In March 2023, there was a glitch in ChatGPT that let some users see others’ messages. The issue has been fixed, but OpenAI also mistakenly sent subscription confirmation emails to the wrong people, revealing their names, addresses, and payment information.
Your conversation history could end up in a stolen database or handed over by court order. Use strong passwords and two-factor authentication. And avoid mentioning the following in chats with bots:
• Personal data. This includes passport details, driver’s license numbers, as well as dates of birth, addresses, and phone numbers. Some chatbots try to mask this. “We want our models to learn about the world, not about private individuals, and we actively minimize personal data collection,” an OpenAI spokesperson said.
• Medical data. If you want an AI to interpret a test, crop the image or edit the document: “Leave only the results and remove any personal details.”

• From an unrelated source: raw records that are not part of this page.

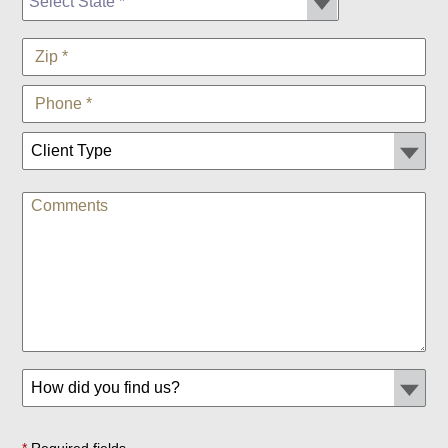
*
Required fields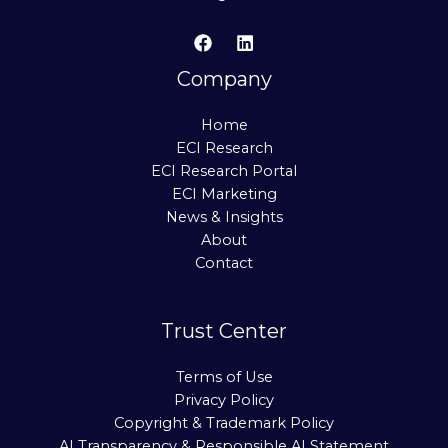
Company
Home
ECI Research
ECI Research Portal
ECI Marketing
News & Insights
About
Contact
Trust Center
Terms of Use
Privacy Policy
Copyright & Trademark Policy
AI Transparency & Responsible AI Statement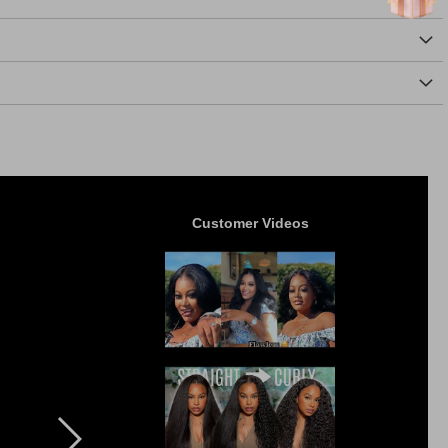
Customer Videos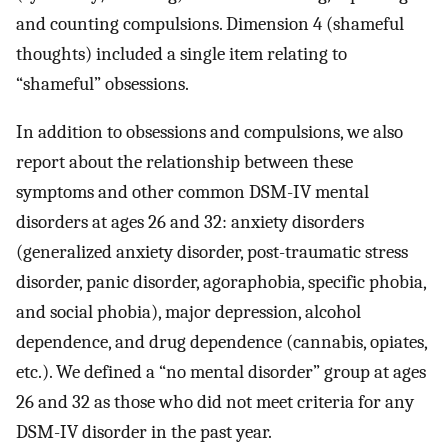
and counting compulsions. Dimension 4 (shameful
thoughts) included a single item relating to
“shameful” obsessions.
In addition to obsessions and compulsions, we also
report about the relationship between these
symptoms and other common DSM-IV mental
disorders at ages 26 and 32: anxiety disorders
(generalized anxiety disorder, post-traumatic stress
disorder, panic disorder, agoraphobia, specific phobia,
and social phobia), major depression, alcohol
dependence, and drug dependence (cannabis, opiates,
etc.). We defined a “no mental disorder” group at ages
26 and 32 as those who did not meet criteria for any
DSM-IV disorder in the past year.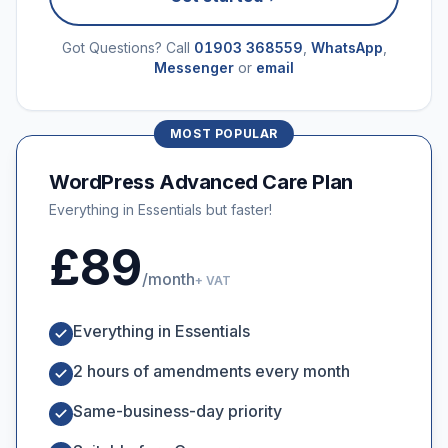
Got Questions? Call
01903 368559
,
WhatsApp
,
Messenger
or
email
MOST POPULAR
WordPress Advanced Care Plan
Everything in Essentials but faster!
£89
/month
+ VAT
Everything in Essentials
2 hours of amendments every month
Same-business-day priority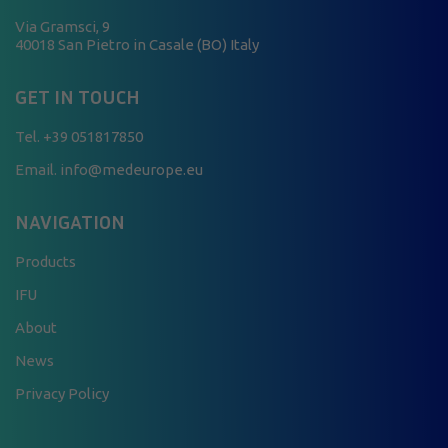
Via Gramsci, 9
40018 San Pietro in Casale (BO) Italy
GET IN TOUCH
Tel.
+39 051817850
Email. info@medeurope.eu
NAVIGATION
Products
IFU
About
News
Privacy Policy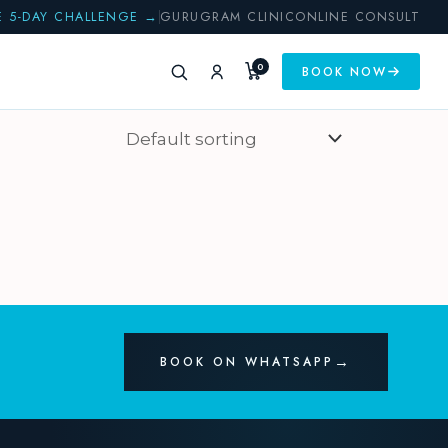
E 5-DAY CHALLENGE →
GURUGRAM CLINIC
ONLINE CONSULT
0
BOOK NOW
BOOK ON WHATSAPP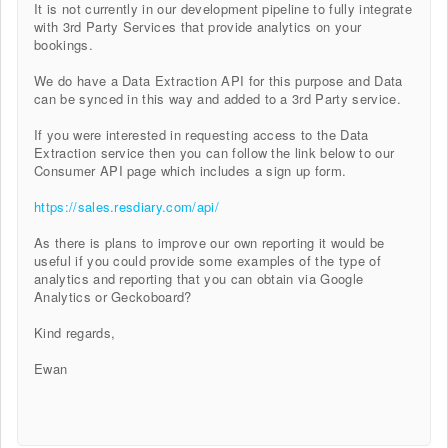
It is not currently in our development pipeline to fully integrate
with 3rd Party Services that provide analytics on your
bookings.
We do have a Data Extraction API for this purpose and Data
can be synced in this way and added to a 3rd Party service.
If you were interested in requesting access to the Data
Extraction service then you can follow the link below to our
Consumer API page which includes a sign up form.
https://sales.resdiary.com/api/
As there is plans to improve our own reporting it would be
useful if you could provide some examples of the type of
analytics and reporting that you can obtain via Google
Analytics or Geckoboard?
Kind regards,
Ewan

• Financial information. Protect your bank and investment account numbers — someone could use them to access your funds.
• Corporate secrets. Using a regular version of a chatbot at work puts you at risk of disclosing client data or information under NDA—even when writing a routine email. Samsung banned ChatGPT after an engineer uploaded source code. If AI is useful in your work, the company should use an enterprise version with data protection.
• Logins. As AI agents get better at doing real tasks, the temptation to share passwords rises. But such services aren't meant for password storage—use password managers for that.
Cover your tracks
When you rate AI responses—thumbs up or down—you might be agreeing to let your conversation be used for training. If a conversation is flagged as potentially risky (for example, if violence is mentioned), employees might review it.
Anthropic (Claude) doesn't use your chats for training by default and deletes data after two years. ChatGPT by OpenAI, Copilot by Microsoft, and Gemini by Google do use chats, but offer opt-out in their settings. If privacy matters to you, try these tips:
Delete your conversations. Especially cautious users should delete each chat right after finishing, says Jason Clinton, Chief Information Security Officer at Anthropic. Companies usually purge “deleted” data for good after 30 days.
Exception — DeepSeek: its servers are in China, and according to its privacy policy, it may store your data indefinitely. There’s no way to opt out.
Enable temporary chat. ChatGPT has a Temporary Chat mode, like “Incognito” in browsers. Activate it so your conversation isn’t saved in your history or used for model training.
Ask questions anonymously. The service Duck.ai from DuckDuckGo anonymizes queries sent to Claude, GPT, and others, promising they won't be used for training. However, its functionality is limited—you can't upload files, for example.
Just keep in mind: Chatbots are designed to keep the conversation going. It’s up to you whether you resist—or hit "delete".